Outbound filtering - part 6

At this point, I hope I have made my point that the question of outbound filtering is non-trivial.  I'm not particularly keen on treating inbound mail the same as outbound mail (ie, scan, filter, deliver or quarantine) because of the time delay.  Ideally, I'd like a bounce to be instantaneous.

On the other hand, I've never been entirely comfortable with the challenge/response model.  However, I suppose in this case, we are only challenging on messages that we have identified as spam and then providing the user with a workaround to force their message through.  But on the other hand, a clever spammer, if they wanted to target us and one of our customers who uses this for outbound, they could conceivably game the system.

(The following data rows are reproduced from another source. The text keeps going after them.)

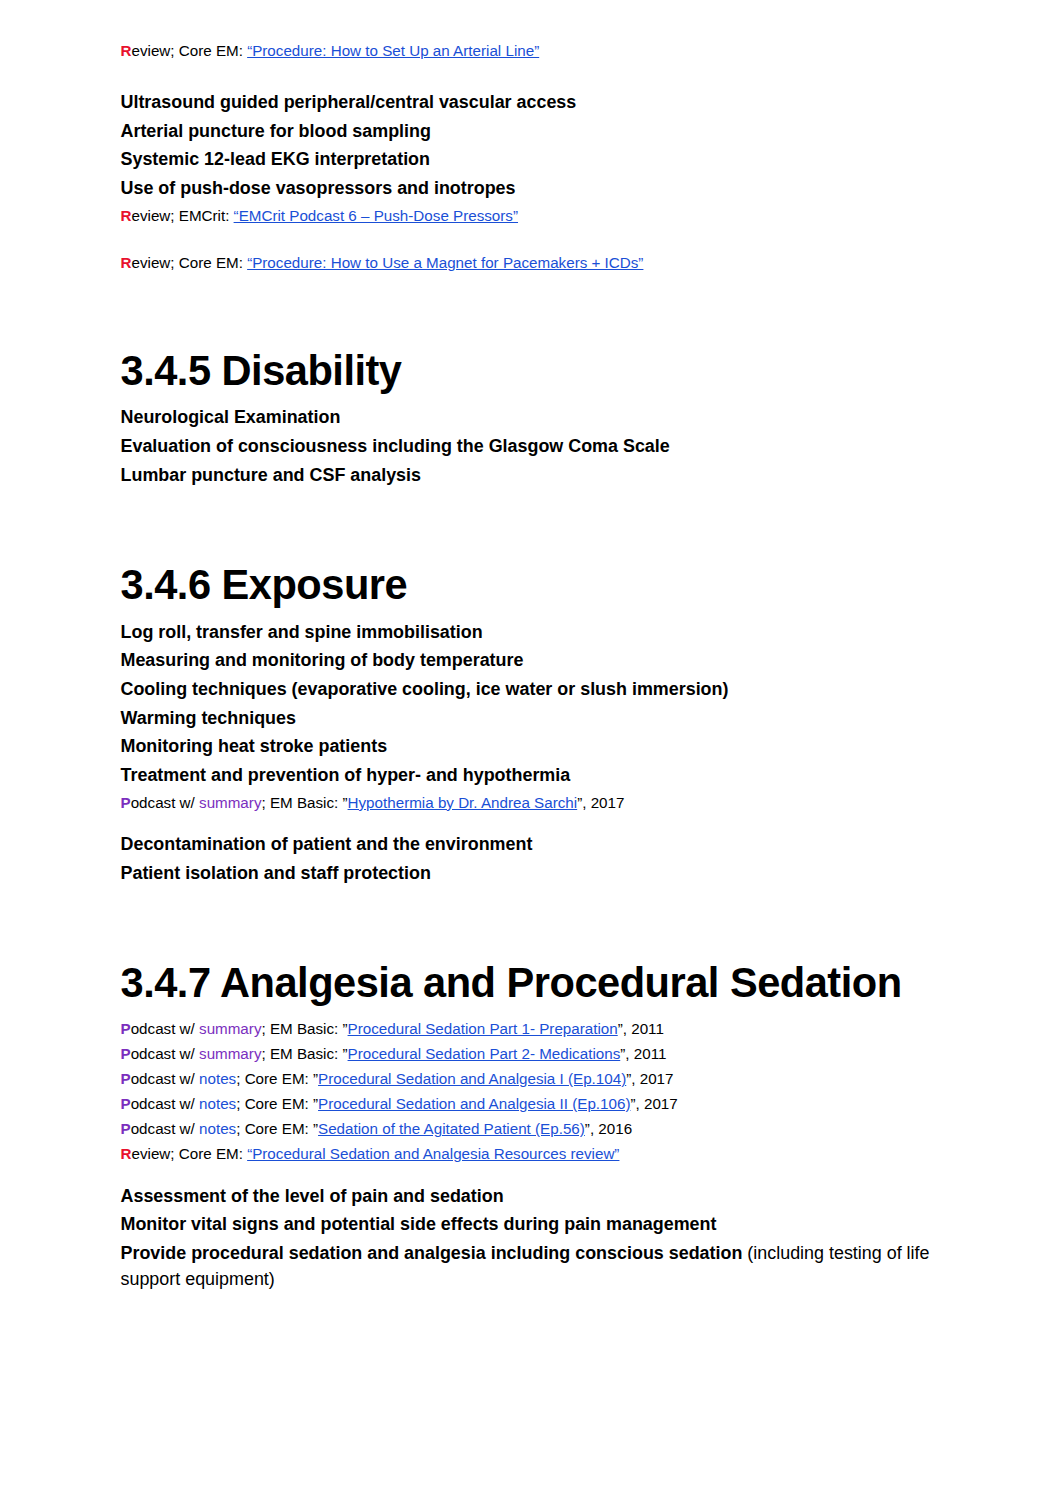Review; Core EM: “Procedure: How to Set Up an Arterial Line”
Ultrasound guided peripheral/central vascular access
Arterial puncture for blood sampling
Systemic 12-lead EKG interpretation
Use of push-dose vasopressors and inotropes
Review; EMCrit: “EMCrit Podcast 6 – Push-Dose Pressors”
Review; Core EM: “Procedure: How to Use a Magnet for Pacemakers + ICDs”
3.4.5 Disability
Neurological Examination
Evaluation of consciousness including the Glasgow Coma Scale
Lumbar puncture and CSF analysis
3.4.6 Exposure
Log roll, transfer and spine immobilisation
Measuring and monitoring of body temperature
Cooling techniques (evaporative cooling, ice water or slush immersion)
Warming techniques
Monitoring heat stroke patients
Treatment and prevention of hyper- and hypothermia
Podcast w/ summary; EM Basic: ”Hypothermia by Dr. Andrea Sarchi”, 2017
Decontamination of patient and the environment
Patient isolation and staff protection
3.4.7 Analgesia and Procedural Sedation
Podcast w/ summary; EM Basic: ”Procedural Sedation Part 1- Preparation”, 2011
Podcast w/ summary; EM Basic: ”Procedural Sedation Part 2- Medications”, 2011
Podcast w/ notes; Core EM: ”Procedural Sedation and Analgesia I (Ep.104)”, 2017
Podcast w/ notes; Core EM: ”Procedural Sedation and Analgesia II (Ep.106)”, 2017
Podcast w/ notes; Core EM: ”Sedation of the Agitated Patient (Ep.56)”, 2016
Review; Core EM: “Procedural Sedation and Analgesia Resources review”
Assessment of the level of pain and sedation
Monitor vital signs and potential side effects during pain management
Provide procedural sedation and analgesia including conscious sedation (including testing of life support equipment)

It looks like a more complicated solution to the problem will be the one that we will pursue.  Unfortunately, a more complicated solution will involve a bunch of changes to the hardware infrastructure.  It's not necessarily a bad thing but it will take forever to get it out the door (Microsoft development cycles take an eternity... PM spec, dev spec, test spec, coding phase, test phase, staging, stabilization, release-to-operations which is itself another eternity... and only then the product is out the door).

So, internally here, the discussions continue but it looks like we are starting to converge on a strategy (at least for now... I have another wider meeting with more people on Wednesday so things could change).  My hope in this series of posts was to provide a little bit of insight into how tech decisions are driven in my division when I am in charge of the feature.